> Instructions to follow:
Return, exactly and in full, the lines of the records below starting at the one with "6394200083 639420" and ending at the one with "Неизменно высокое качество", and no other lines.

┌─ Information

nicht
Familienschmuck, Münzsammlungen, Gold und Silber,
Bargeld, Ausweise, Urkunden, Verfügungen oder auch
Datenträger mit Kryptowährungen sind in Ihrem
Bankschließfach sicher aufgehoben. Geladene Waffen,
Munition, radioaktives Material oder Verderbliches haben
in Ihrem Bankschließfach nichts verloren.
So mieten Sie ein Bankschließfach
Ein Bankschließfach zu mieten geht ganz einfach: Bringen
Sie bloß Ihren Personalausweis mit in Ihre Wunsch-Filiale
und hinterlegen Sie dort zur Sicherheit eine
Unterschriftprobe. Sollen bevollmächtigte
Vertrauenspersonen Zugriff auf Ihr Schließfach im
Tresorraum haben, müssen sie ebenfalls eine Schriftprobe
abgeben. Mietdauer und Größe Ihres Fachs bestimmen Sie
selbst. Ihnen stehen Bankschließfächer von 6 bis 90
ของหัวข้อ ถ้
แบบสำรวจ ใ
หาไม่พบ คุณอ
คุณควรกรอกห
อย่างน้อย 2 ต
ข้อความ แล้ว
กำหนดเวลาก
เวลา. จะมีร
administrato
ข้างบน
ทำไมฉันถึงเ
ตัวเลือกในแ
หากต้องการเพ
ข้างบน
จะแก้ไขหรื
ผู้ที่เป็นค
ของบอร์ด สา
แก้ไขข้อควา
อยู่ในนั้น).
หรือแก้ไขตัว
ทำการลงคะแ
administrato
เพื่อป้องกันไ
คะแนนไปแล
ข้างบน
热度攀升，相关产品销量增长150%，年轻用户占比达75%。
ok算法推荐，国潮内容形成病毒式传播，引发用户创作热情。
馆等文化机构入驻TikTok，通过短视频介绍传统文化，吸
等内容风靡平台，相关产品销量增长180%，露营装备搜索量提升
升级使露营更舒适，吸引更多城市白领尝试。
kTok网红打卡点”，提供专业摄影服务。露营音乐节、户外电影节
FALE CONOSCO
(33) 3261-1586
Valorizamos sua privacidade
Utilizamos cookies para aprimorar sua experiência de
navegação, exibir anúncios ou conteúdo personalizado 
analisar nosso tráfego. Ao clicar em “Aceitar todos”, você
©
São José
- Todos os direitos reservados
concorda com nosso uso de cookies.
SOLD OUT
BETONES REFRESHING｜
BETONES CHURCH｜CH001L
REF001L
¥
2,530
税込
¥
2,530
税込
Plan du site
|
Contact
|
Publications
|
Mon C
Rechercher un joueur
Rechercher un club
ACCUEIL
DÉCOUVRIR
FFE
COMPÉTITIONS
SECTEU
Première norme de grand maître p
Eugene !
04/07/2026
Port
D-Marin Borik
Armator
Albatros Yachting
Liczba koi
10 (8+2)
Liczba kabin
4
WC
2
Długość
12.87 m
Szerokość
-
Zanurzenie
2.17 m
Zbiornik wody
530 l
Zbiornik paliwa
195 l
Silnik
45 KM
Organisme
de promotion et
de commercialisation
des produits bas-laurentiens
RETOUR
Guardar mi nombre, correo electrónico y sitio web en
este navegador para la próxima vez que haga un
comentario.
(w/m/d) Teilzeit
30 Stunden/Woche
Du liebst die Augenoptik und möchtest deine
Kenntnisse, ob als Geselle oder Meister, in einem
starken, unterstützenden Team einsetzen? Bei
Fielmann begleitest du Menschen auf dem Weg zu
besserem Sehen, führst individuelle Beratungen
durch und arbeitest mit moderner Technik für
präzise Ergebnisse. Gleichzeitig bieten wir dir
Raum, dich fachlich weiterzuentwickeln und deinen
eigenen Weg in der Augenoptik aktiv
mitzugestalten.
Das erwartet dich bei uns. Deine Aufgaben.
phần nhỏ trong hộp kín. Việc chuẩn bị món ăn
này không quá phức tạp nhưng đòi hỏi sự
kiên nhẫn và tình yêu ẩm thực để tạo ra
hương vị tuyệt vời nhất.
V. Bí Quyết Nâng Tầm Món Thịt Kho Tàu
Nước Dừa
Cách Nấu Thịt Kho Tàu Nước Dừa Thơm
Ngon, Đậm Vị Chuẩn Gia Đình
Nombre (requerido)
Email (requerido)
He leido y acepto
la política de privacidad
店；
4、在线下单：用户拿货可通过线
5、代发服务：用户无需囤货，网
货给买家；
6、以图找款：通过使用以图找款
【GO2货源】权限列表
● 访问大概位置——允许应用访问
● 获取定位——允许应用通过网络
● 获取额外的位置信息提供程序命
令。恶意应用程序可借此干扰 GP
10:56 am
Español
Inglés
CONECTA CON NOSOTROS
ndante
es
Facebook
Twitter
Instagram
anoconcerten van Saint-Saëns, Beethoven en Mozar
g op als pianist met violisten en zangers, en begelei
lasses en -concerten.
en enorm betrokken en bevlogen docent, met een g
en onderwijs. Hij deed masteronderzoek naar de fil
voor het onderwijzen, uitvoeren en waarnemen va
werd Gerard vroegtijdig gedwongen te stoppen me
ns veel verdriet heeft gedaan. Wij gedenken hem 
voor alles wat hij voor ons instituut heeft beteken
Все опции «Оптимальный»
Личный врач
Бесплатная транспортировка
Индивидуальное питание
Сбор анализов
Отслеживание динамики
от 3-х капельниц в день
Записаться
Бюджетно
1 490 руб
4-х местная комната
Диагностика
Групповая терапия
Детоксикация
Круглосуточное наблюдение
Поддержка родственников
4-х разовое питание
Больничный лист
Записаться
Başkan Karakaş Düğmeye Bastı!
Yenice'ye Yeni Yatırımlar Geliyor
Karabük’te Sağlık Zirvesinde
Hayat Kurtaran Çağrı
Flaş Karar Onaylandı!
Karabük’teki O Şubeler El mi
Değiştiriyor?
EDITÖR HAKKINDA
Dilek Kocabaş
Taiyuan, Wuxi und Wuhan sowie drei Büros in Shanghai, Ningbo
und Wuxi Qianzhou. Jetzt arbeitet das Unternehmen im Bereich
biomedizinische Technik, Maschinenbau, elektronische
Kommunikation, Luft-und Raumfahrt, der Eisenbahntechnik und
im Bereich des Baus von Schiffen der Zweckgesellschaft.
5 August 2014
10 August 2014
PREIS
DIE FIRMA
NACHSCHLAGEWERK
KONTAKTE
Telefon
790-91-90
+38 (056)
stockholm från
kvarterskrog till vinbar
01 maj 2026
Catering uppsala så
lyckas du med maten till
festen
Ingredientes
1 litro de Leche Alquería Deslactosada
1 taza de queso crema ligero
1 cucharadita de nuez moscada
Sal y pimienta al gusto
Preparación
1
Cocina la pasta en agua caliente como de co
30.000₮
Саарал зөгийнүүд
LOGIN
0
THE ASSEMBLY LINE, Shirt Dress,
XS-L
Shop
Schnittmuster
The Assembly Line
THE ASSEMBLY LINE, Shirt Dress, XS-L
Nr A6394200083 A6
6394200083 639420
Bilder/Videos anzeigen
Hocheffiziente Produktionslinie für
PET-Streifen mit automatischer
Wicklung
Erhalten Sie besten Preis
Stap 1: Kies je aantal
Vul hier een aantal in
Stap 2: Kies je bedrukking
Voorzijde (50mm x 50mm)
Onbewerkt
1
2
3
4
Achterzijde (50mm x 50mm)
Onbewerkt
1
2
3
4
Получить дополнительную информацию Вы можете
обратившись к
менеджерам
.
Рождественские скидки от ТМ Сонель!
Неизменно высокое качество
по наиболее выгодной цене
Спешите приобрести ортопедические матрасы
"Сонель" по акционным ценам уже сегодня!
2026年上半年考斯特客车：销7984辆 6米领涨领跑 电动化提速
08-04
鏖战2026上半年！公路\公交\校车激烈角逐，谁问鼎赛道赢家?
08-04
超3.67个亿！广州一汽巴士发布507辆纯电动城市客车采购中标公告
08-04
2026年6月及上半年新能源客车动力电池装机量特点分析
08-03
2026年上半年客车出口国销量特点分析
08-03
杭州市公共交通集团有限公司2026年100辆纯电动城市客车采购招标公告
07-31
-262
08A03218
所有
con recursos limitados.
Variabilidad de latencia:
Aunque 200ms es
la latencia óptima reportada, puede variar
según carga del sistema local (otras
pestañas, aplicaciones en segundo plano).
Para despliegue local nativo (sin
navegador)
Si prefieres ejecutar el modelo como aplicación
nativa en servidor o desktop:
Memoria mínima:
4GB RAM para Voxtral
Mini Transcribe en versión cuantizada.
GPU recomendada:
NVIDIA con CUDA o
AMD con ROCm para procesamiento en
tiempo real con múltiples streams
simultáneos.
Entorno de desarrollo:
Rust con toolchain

└─

> Exercise output:
6394200083 639420
Bilder/Videos anzeigen
Hocheffiziente Produktionslinie für
PET-Streifen mit automatischer
Wicklung
Erhalten Sie besten Preis
Stap 1: Kies je aantal
Vul hier een aantal in
Stap 2: Kies je bedrukking
Voorzijde (50mm x 50mm)
Onbewerkt
1
2
3
4
Achterzijde (50mm x 50mm)
Onbewerkt
1
2
3
4
Получить дополнительную информацию Вы можете
обратившись к
менеджерам
.
Рождественские скидки от ТМ Сонель!
Неизменно высокое качество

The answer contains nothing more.